### Die Aufgaben
1. Zähl auf, auf welche Dinge man laut der Überschrift des Lesetexts über Lieferprobleme lange warten muss.
2. Schreib den Lesetext über Lieferprobleme bei Haushaltsgeräten nach seinem letzten Satz weiter.

### Lesetext
-*-
Das lange Warten auf Küchen, Polstermöbel und Haushaltsgeräte
Zugegeben, es ist ein Wohlstandsproblem. Doch in manchen Familien spielen sich größere und kleinere Dramen ab, wenn der Geschirrspüler oder die Waschmaschine den Geist aufgeben und das Ersatzgerät Wochen oder gar Monate auf sich warten lässt. Der Grund: Lieferprobleme.
„Halbleiter sind das große Thema in der Branche“, sagt Wolfgang Krejcik, Elektronikhändler in Wien und Branchensprecher. Seit Waschmaschinen die Wäsche wiegen und dementsprechend das Wasser und Waschmittel dosieren, kommen sie quasi mit einem eingebautem Computer daher. Und das ist jetzt das Problem: Computerchips sind weltweit Mangelware.
-*-
### Bereitgestelltes Material
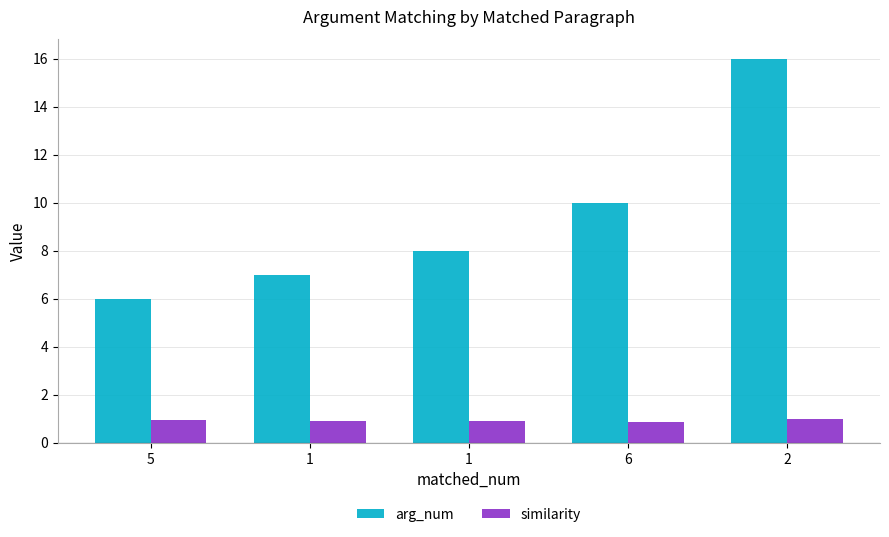

Is the value of similarity at 1 greater than the value of arg_num at 5?

No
-*-
### Antworten nach Nummer
1. Küchen, Polstermöbel, Haushaltsgeräte

2.
Da sich das schnell herumgesprochen hat, haben viele Händler längst reagiert. Und Ware eingelagert. Was die Engpässe am Markt weiter verschärft hat. Krejcik: „Auch wir haben jetzt doppelt so viel auf Lager wie noch vor einem Jahr.“
Entspannung ist keine in Sicht. Im Gegenteil. Der Marktforscher Gartner rechnet bis ins nächste Jahr hinein mit Lieferengpässen bei Halbleitern. „Aktuell ist die Nachfrage höher als das Angebot. Es wird sechs bis neun Monate oder noch länger dauern, bis sich das ausgleicht“, sagt Chip-Analyst Alan Priestley. Laut Priestley lassen sich neue Kapazitäten nicht einfach hinzufügen, „weil die Fabriken in der Regel sowieso mit einer Auslastung von 95 Prozent arbeiten.“ Zudem sei die Fertigung von Halbleitern „sehr komplex und teuer“ und es dauere bis zu drei Jahre, eine Fabrik hochzuziehen. Die derzeitige Knappheit habe aber vielen Industrieländern die Abhängigkeit von den drei großen Halbleiter-Herstellern Intel, TSMC und Samsung Electronics vor Augen gehalten.
Auch Michael Dell, Chef und Gründer des weltweit drittgrößten Computerherstellers Dell, geht davon aus, dass die Versorgungsprobleme bei Chips noch länger andauern werden. „Die Knappheit wird wahrscheinlich ein paar Jahre anhalten“, sagte Dell diese Woche in einem Interview mit dem Handelsblatt.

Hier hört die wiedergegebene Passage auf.